Updated at 07:55 EST on 2016-09-23
Tibetan students enrolled at a large university in northwestern China’s Gansu province are challenging an exorbitant hike in school fees and their forced move to a remote campus without residence halls or a library, warning they will protest if their concerns are not addressed, Tibetan sources say.
Students at the Northwest University for Nationalities in the provincial capital Lanzhou found their fees raised this year from 4,230 yuan [U.S. $635 approx.] to 8,220 yuan [U.S. $1,233 approx.], burdening young Tibetans coming from nomadic areas with “severe economic hardship,” a source living in the area told RFA’s Tibetan Service.
“Moreover, Tibetan students enrolled in the department of vocational training and continuing education have been moved to a new campus without residence facilities or a library, and though classes have already begun at the main campus, no classes have been held in the new location,” RFA’s source said, speaking on condition of anonymity.
“The instructors who speak Tibetan are also finding it difficult to travel there,” he said.
On Sept. 20, Tibetan students called on school administrators to improve their conditions, asking also that students coming from impoverished Tibetan areas in western Chinese provinces be exempted from the hike in fees, he said.
“They especially asked their teachers in the Tibetan language section to voice their own concerns to the relevant authorities, since the students themselves feel they have no voice,” he said.
“If their requests are not addressed, they will launch some kind of movement, they say.”
Speaking separately, a University graduate told RFA the school’s new policy may be an attempt by Han Chinese officials at higher levels to marginalize the school’s Tibetan students and department.

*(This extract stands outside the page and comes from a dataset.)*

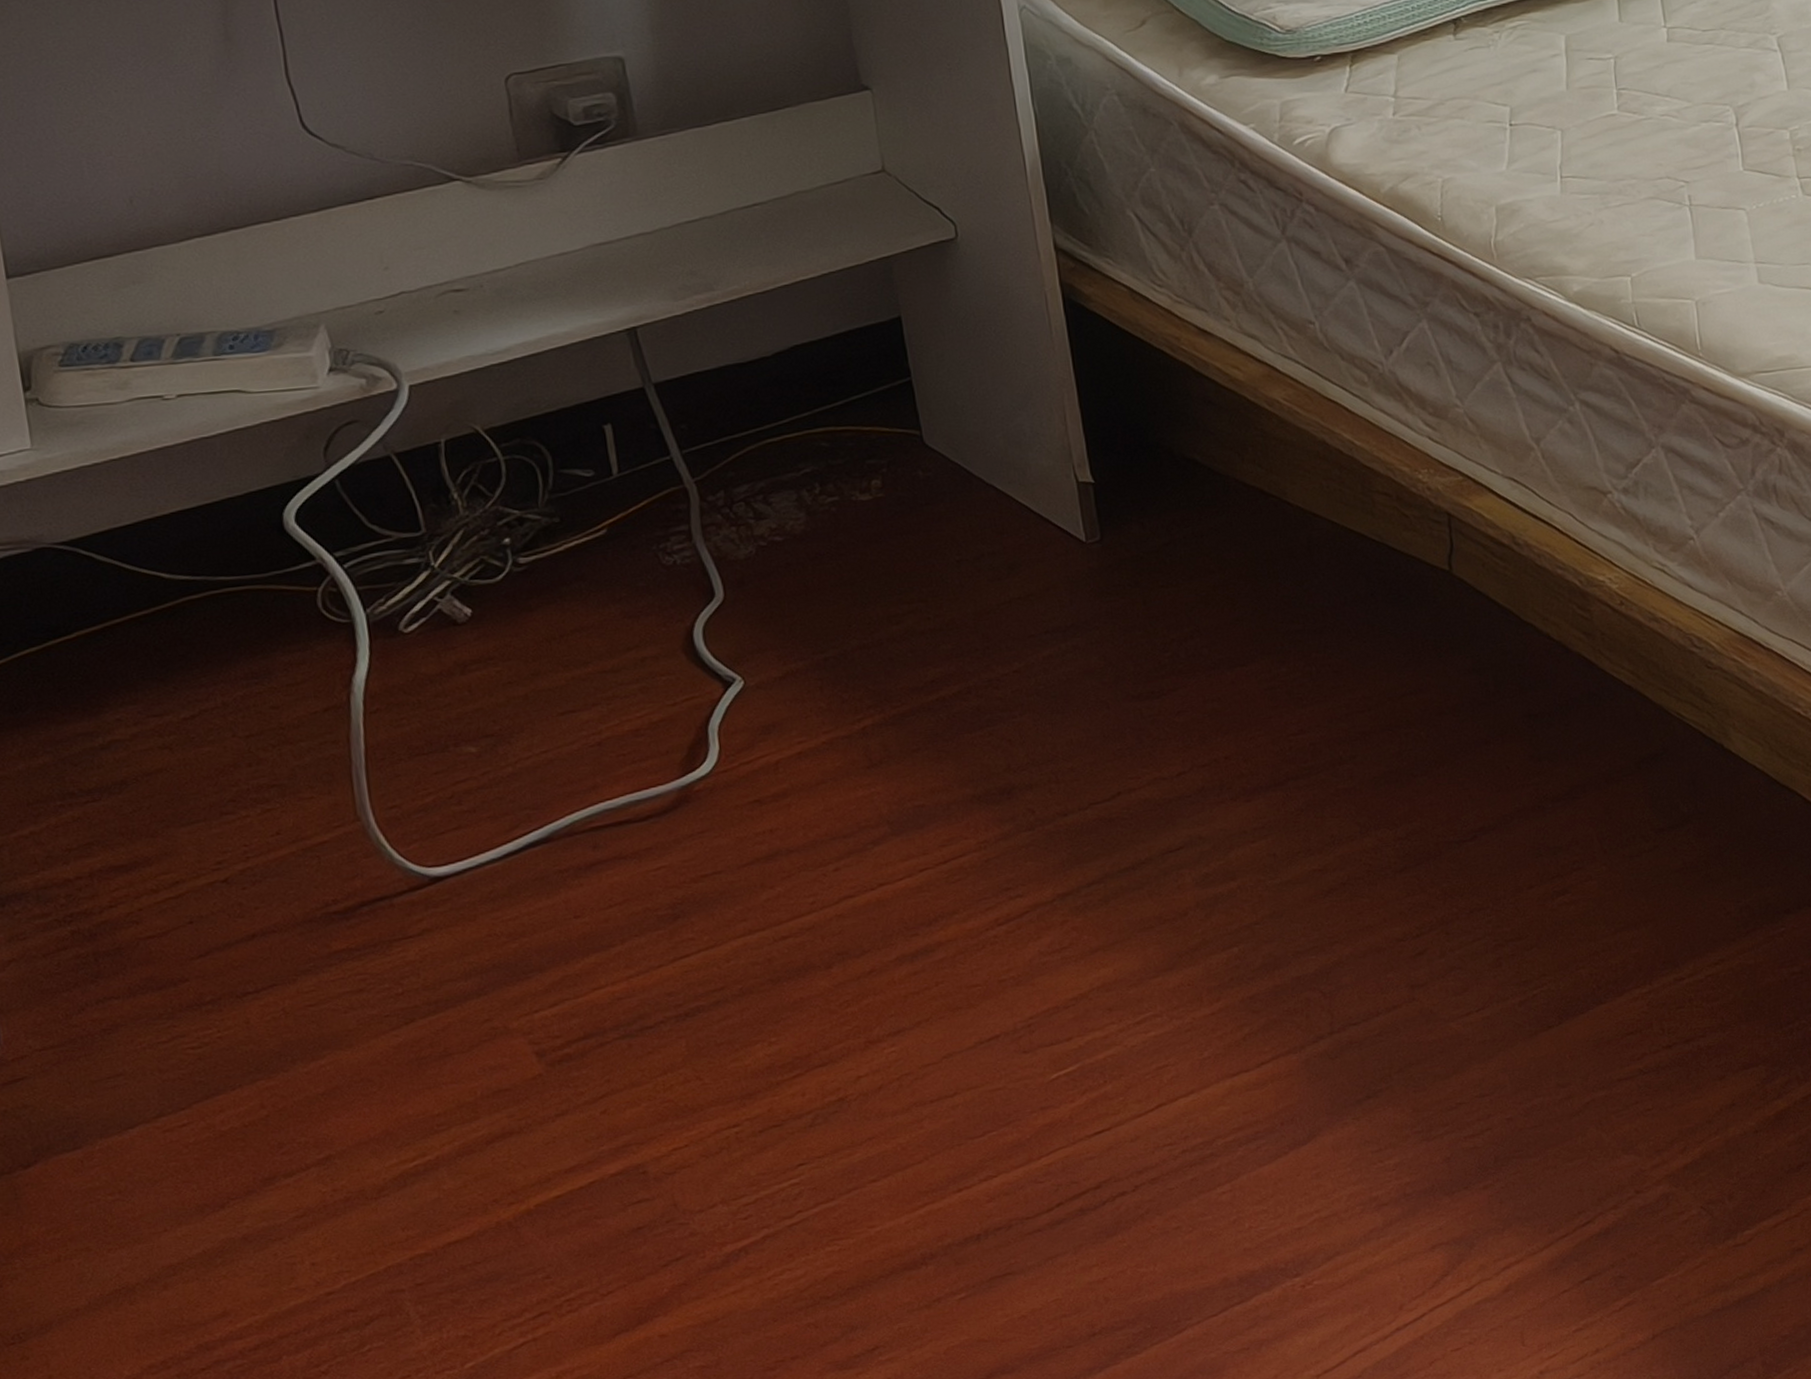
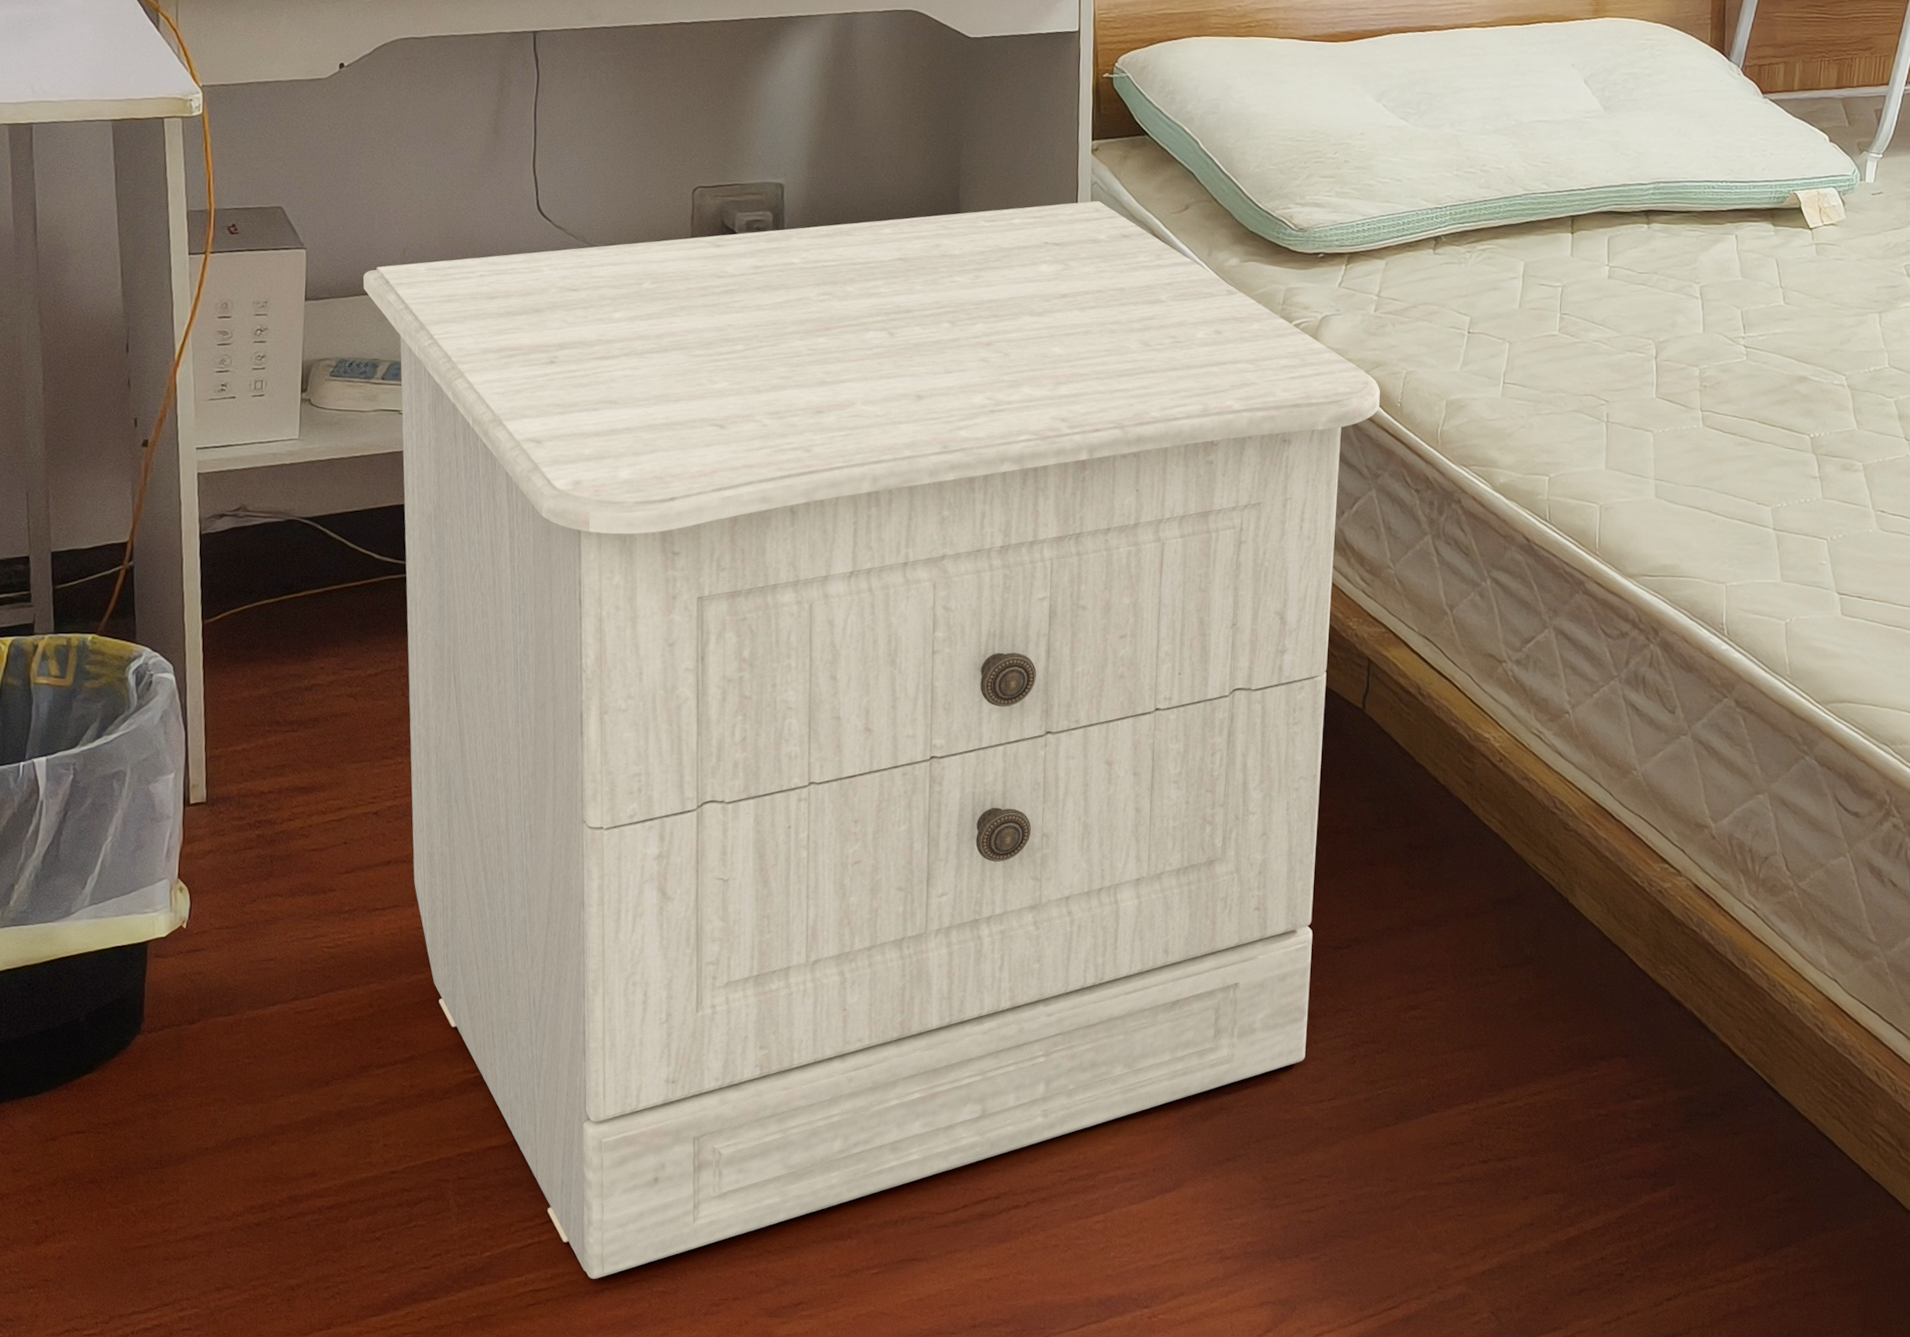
nightstand: none [81,28,1442,1369] -> present [363,200,1381,1279]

“This may be an attempt to undermine the teaching of the Tibetan language, to assign new staff, and to move Tibetan teachers away from their responsibilities,” he said.
University administrators in Lanzhou were not immediately available for comment.
Language rights have become a particular focus for Tibetan efforts to assert national identity in recent years, with informally organized language courses typically deemed “illegal associations” and teachers subject to detention and arrest, sources say.
Reported by Kunsang Tenzin for RFA’s Tibetan Service. Translated by Karma Dorjee. Written in English by Richard Finney.
UPDATE: An earlier version of this story did not refer to the specific university department in which the moved students are enrolled.